» Liste des activités:
(a) D'après le texte à étudier, quelle somme la victime est-elle allée chercher à la BOA ?
(b) Relevez, dans l'ordre, toutes les actions que le texte à étudier attribue aux braqueurs dans la description de leur mode opératoire.
(c) Prolongez le texte à étudier sur les braquages commis à Lomé à partir de sa dernière phrase.

» Texte à étudier:
__________
Togo : les braqueurs font encore la loi, 3 jours après avoir frappé à l’UL, la victime dit ce qu’il s’est passé

Togo : les braqueurs font encore la loi, 3 jours après avoir frappé à l’UL, la victime dit ce qu’il s’est passé

Les braqueurs ont cette fois ci opéré à visage découvert. Sans aucune crainte, selon des témoins…

 

Les braqueurs ont encore frappé à Lomé, 3 jours seulement après avoir dépourvu un homme de 5 millions en pleine Université de Lomé (UL). Cette fois-ci, c’est en face de la BTCI de Super Taco, non loin du collège Saint Joseph qu’ils ont commis leur forfait. L’affaire fait grand bruit actuellement sur les réseaux sociaux. Selon la victime qui se trouve être un entrepreneur qui est allé à la banque chercher de l’argent pour payer les salaires à la fin du mois, c’est à la BOA qu’il est parti chercher 19,3 millions de francs CFA. 

 

Le mode opératoire n’a pas changé. En 2 temps 3 mouvements, ils font des tirs de sommation, tirent quelques balles dans les pneus de la voiture visée pour l’empêcher de bouger, menacent de leurs armes les occupants, les dépossèdent de leur argent, montent sur leur moto et disparaissent dans la nature. Tout ceci, en quelques minutes.
__________
» Données fournies:
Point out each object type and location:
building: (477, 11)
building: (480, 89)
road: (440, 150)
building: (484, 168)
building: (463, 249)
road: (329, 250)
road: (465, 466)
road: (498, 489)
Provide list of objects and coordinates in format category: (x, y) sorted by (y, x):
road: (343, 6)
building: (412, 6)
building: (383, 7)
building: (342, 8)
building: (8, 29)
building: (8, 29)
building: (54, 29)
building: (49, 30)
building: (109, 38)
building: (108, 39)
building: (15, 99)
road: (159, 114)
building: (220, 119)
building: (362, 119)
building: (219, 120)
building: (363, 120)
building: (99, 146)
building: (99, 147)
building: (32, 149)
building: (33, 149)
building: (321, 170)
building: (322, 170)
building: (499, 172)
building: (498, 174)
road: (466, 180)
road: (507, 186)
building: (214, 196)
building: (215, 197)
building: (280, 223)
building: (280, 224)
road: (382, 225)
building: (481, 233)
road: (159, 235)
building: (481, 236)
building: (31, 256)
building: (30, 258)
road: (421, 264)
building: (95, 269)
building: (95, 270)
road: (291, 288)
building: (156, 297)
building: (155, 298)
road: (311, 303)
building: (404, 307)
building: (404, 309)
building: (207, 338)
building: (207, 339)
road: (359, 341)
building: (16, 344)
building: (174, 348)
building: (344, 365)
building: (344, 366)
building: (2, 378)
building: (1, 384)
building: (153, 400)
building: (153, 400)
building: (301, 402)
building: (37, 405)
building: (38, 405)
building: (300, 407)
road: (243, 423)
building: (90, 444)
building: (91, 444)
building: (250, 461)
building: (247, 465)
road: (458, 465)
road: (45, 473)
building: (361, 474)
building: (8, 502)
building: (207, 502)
__________
» Corrigé des exercices:
(a) 19,3 millions de francs CFA.

(b)
- Ils font des tirs de sommation.
- Ils tirent quelques balles dans les pneus de la voiture visée.
- Ils menacent de leurs armes les occupants.
- Ils les dépossèdent de leur argent.
- Ils montent sur leur moto.
- Ils disparaissent dans la nature.

(c)
Cette fois-ci, ils n’ont pas tiré, selon la victime. « Nous sommes allés à la BOA parce que je suis un entrepreneur et à la fin du mois, je dois payer les gens. Nous venons avec 19,3 millions de francs. On est arrivé au niveau de la colombe de la paix qu’on a senti que le véhicule faisait du bruit. On s’est dit que sûrement c’est le pneu. On a serré le véhicule au niveau de Super Taco pour constater le dégât. Quand le chauffeur est sorti, il y a 4 personnes sur 2 motos. Les 4 sont bien armés. Ils ont pointé l’arme sur nous. Ce qui est marrant, c’est qu’il y avait 3 sacs derrière le véhicule, ils n’ont pris que celui qui contenait l’argent. Ils ont aussi ramassé les téléphones. Le chauffeur a commencé par crier mais on les voyait partir », a déclaré au micro de quelques journalistes la victime. 

 

Selon lui, les 4 braqueurs ont opéré à visage découvert. « Et ce ne sont pas de longs fusils qu’ils tenaient, ce sont des pistolets », a-t-il déclaré visiblement déçu.

 

Il y a de la nécessité pour les forces de l’ordre et de sécurité et les services de renseignement de prendre cette situation en main pour juguler ce phénomène qui a le vent en poupe sur les routes de la capitale togolaise.